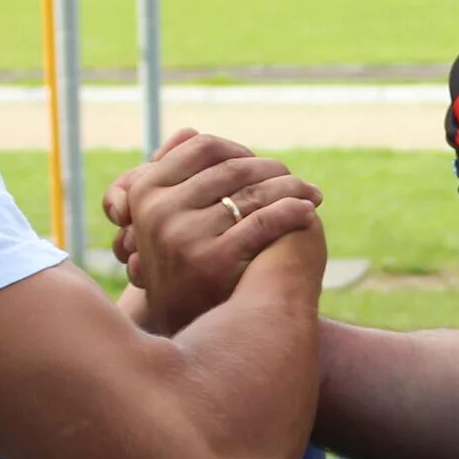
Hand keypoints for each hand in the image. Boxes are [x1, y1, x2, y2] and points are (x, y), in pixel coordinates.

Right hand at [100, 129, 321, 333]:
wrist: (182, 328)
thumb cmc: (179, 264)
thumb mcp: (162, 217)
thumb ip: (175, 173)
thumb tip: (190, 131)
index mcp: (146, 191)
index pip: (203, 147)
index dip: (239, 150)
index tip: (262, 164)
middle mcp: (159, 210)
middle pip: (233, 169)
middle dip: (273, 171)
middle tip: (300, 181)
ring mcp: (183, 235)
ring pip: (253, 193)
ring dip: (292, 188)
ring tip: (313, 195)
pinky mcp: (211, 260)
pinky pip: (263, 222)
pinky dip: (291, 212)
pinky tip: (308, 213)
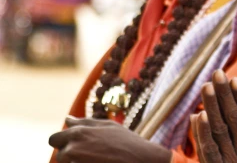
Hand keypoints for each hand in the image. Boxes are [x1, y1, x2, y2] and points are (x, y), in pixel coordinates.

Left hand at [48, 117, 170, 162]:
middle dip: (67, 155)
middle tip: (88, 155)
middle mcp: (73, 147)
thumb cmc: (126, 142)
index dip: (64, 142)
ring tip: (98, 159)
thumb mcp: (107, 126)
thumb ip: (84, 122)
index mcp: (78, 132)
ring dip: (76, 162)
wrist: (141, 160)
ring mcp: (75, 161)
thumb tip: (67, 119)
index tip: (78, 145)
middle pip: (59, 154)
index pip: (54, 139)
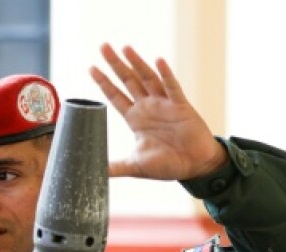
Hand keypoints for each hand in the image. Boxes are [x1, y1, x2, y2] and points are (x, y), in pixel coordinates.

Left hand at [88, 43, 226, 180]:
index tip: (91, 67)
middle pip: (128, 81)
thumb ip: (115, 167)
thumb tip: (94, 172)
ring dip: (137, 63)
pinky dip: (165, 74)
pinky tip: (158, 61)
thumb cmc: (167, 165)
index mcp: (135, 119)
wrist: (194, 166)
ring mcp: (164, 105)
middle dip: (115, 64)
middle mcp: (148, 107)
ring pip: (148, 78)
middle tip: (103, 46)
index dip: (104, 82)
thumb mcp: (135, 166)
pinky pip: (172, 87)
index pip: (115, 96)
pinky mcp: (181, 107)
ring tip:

• • • •

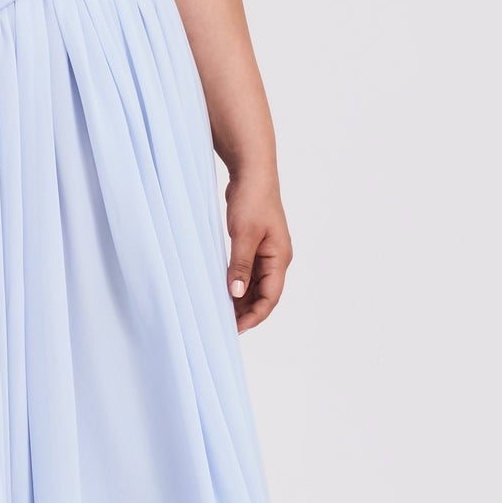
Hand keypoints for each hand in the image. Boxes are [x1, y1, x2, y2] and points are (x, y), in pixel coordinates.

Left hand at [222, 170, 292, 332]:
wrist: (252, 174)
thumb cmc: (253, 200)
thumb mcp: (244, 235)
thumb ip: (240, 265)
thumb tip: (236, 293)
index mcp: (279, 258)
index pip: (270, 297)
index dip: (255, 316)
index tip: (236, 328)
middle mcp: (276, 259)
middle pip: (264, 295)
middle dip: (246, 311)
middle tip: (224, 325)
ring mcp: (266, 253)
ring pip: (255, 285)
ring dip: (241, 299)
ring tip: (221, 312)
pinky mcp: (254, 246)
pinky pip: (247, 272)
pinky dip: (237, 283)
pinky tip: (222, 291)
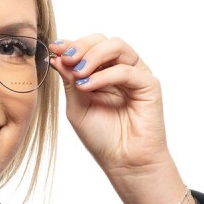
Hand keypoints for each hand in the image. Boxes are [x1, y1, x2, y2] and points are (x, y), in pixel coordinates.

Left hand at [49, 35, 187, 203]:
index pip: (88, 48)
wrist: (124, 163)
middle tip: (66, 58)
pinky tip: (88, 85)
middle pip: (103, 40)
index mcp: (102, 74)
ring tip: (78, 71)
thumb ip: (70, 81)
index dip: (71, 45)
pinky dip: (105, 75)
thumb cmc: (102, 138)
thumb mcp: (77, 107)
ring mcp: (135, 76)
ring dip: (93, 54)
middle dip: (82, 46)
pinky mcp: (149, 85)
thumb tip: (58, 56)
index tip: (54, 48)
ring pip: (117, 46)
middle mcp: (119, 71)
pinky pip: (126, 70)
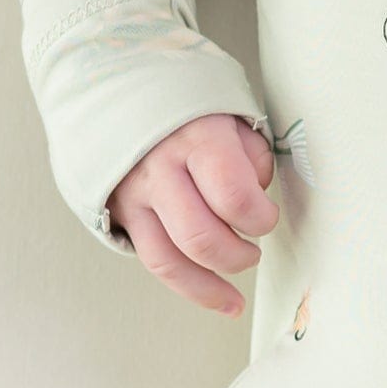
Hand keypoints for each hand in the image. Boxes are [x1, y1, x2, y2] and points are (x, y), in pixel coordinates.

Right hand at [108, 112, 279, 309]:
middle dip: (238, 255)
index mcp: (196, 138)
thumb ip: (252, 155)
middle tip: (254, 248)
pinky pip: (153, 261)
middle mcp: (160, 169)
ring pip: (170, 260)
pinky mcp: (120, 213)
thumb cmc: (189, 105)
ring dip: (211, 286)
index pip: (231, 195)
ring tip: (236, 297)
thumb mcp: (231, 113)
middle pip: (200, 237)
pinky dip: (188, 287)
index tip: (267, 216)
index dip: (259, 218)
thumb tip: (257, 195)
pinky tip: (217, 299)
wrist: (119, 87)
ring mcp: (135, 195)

• • • •

■ ASSIGNMENT ■
Above are some records. Report the number of their lines that include "Left", and add nothing else.

■ OUTPUT FOR THIS EXERCISE ■
4